Hoenig: In terms of what we’ve seen in performance, it has been a tough year, I’m not going to deny it. I think we’re close to the average there, but I would say that in our fourth quarter, which ends at the end of September and going into the first quarter of our fiscal year, which is in the Fall, things are starting to look a little bit better. I’m pretty sure that the bottom has been reached. I’ve had some conversations with other people in the industry who share that experience. Obviously we’ll need to wait and see, but right now it looks like the bottom has been reached and we’re starting to turn the corner.
Darren: What does the future hold for the print business in general?
Hoenig: Nobody has talked more about the death of print than people in print.
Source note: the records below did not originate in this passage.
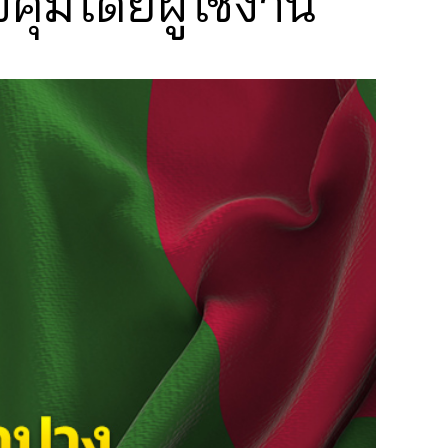
ุมโดยผู้ใช้งาน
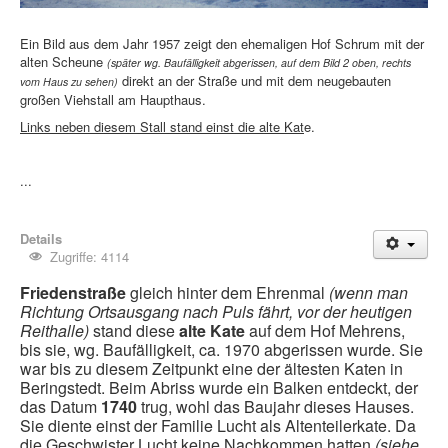
Ein Bild aus dem Jahr 1957 zeigt den ehemaligen Hof Schrum mit der
alten Scheune
(später wg. Baufälligkeit abgerissen, auf dem Bild 2 oben, rechts
direkt an der Straße und mit dem neugebauten
vom Haus zu sehen)
großen Viehstall am Haupthaus.
Links neben diesem Stall stand einst die alte Kat
e.
...
Details
Zugriffe: 4114
Friedenstraße
gleich hinter dem Ehrenmal
(wenn man
Richtung Ortsausgang nach Puls fährt, vor der heutigen
Reithalle)
stand diese
alte Kate
auf dem Hof Mehrens,
bis sie, wg. Baufälligkeit, ca. 1970 abgerissen wurde. Sie
war bis zu diesem Zeitpunkt eine der ältesten Katen in
Beringstedt. Beim Abriss wurde ein Balken entdeckt, der
das Datum
1740
trug, wohl das Baujahr dieses Hauses.
Sie diente einst der Familie Lucht als Altenteilerkate. Da
die Geschwister Lucht keine Nachkommen hatten
(siehe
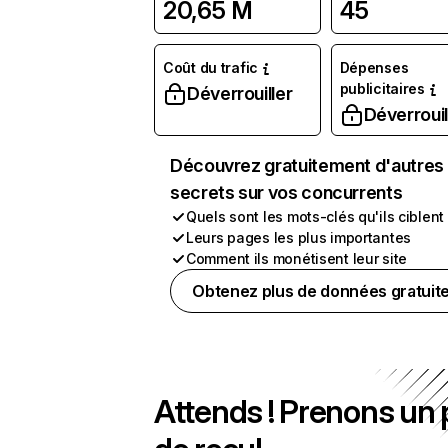
20,65 M
45
Coût du trafic
Dépenses
publicitaires
Déverrouiller
Déverrouil
Découvrez gratuitement d'autres
secrets sur vos concurrents
Quels sont les mots-clés qu'ils ciblent
Leurs pages les plus importantes
Comment ils monétisent leur site
Obtenez plus de données gratuit
Attends ! Prenons un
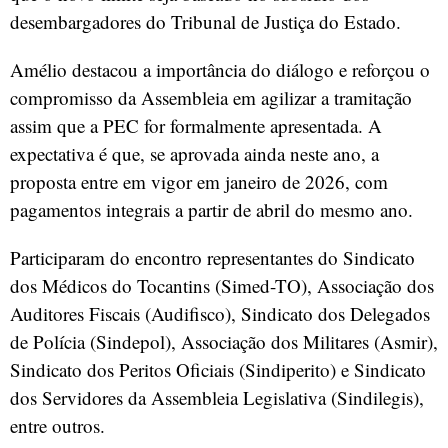
desembargadores do Tribunal de Justiça do Estado.
Amélio destacou a importância do diálogo e reforçou o
compromisso da Assembleia em agilizar a tramitação
assim que a PEC for formalmente apresentada. A
expectativa é que, se aprovada ainda neste ano, a
proposta entre em vigor em janeiro de 2026, com
pagamentos integrais a partir de abril do mesmo ano.
Participaram do encontro representantes do Sindicato
dos Médicos do Tocantins (Simed-TO), Associação dos
Auditores Fiscais (Audifisco), Sindicato dos Delegados
de Polícia (Sindepol), Associação dos Militares (Asmir),
Sindicato dos Peritos Oficiais (Sindiperito) e Sindicato
dos Servidores da Assembleia Legislativa (Sindilegis),
entre outros.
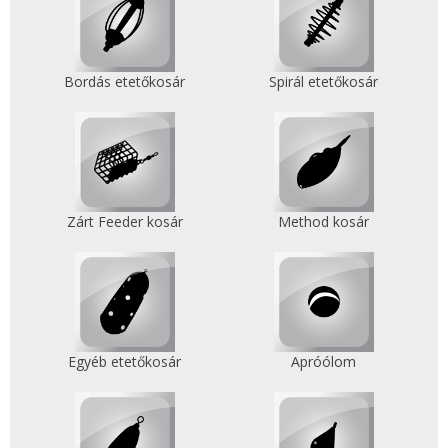
Bordás etetőkosár
Spirál etetőkosár
Zárt Feeder kosár
Method kosár
Egyéb etetőkosár
Apróólom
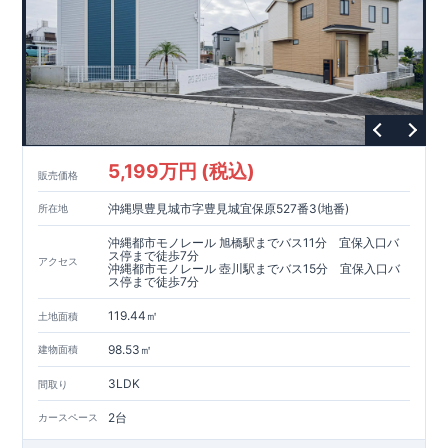
5,199万円 (税込)
販売価格
沖縄県豊見城市字豊見城宜保原527番3(地番)
所在地
沖縄都市モノレール 旭橋駅までバス11分 宜保入口バ
ス停まで徒歩7分
アクセス
沖縄都市モノレール 壺川駅までバス15分 宜保入口バ
ス停まで徒歩7分
119.44㎡
土地面積
98.53㎡
建物面積
3LDK
間取り
2台
カースペース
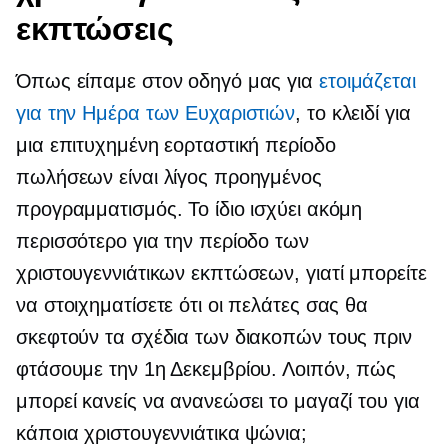
εκπτώσεις
Όπως είπαμε στον οδηγό μας για
ετοιμάζεται
για την Ημέρα των Ευχαριστιών
, το κλειδί για
μια επιτυχημένη εορταστική περίοδο
πωλήσεων είναι λίγος προηγμένος
προγραμματισμός. Το ίδιο ισχύει ακόμη
περισσότερο για την περίοδο των
χριστουγεννιάτικων εκπτώσεων, γιατί μπορείτε
να στοιχηματίσετε ότι οι πελάτες σας θα
σκεφτούν τα σχέδια των διακοπών τους πριν
φτάσουμε την 1η Δεκεμβρίου. Λοιπόν, πώς
μπορεί κανείς να ανανεώσει το μαγαζί του για
κάποια χριστουγεννιάτικα ψώνια;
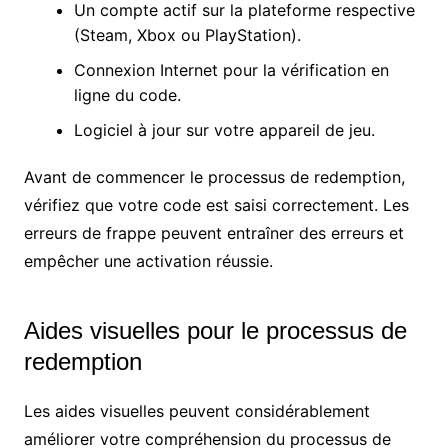
Un compte actif sur la plateforme respective
(Steam, Xbox ou PlayStation).
Connexion Internet pour la vérification en
ligne du code.
Logiciel à jour sur votre appareil de jeu.
Avant de commencer le processus de redemption,
vérifiez que votre code est saisi correctement. Les
erreurs de frappe peuvent entraîner des erreurs et
empêcher une activation réussie.
Aides visuelles pour le processus de
redemption
Les aides visuelles peuvent considérablement
améliorer votre compréhension du processus de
What worries me about that is that we’re not really examining all of the tools in our industry to figure out how to get out of this mess. We need to figure out a way to get some more money from the consumer. But I think that’s been a problem all along – the overdependence on advertising is a real crutch for media and this is an opportunity for us to actually get to the consumer and say, “Hey, what are you willing to pay for?” I don’t think it’s a time to give up and say, “No we have to give everything away for free.” I think the road to free is just the road to the bottom. I do think that it’s true that you reduce the cost of media when you don’t involve trucks and presses and ink and so on, but that doesn’t mean that people won’t want printed magazines at some volume and it doesn’t mean your costs go to zero. It costs money to produce good media and people need to pay for a product that they want. It’s not something that they could just ask for for free.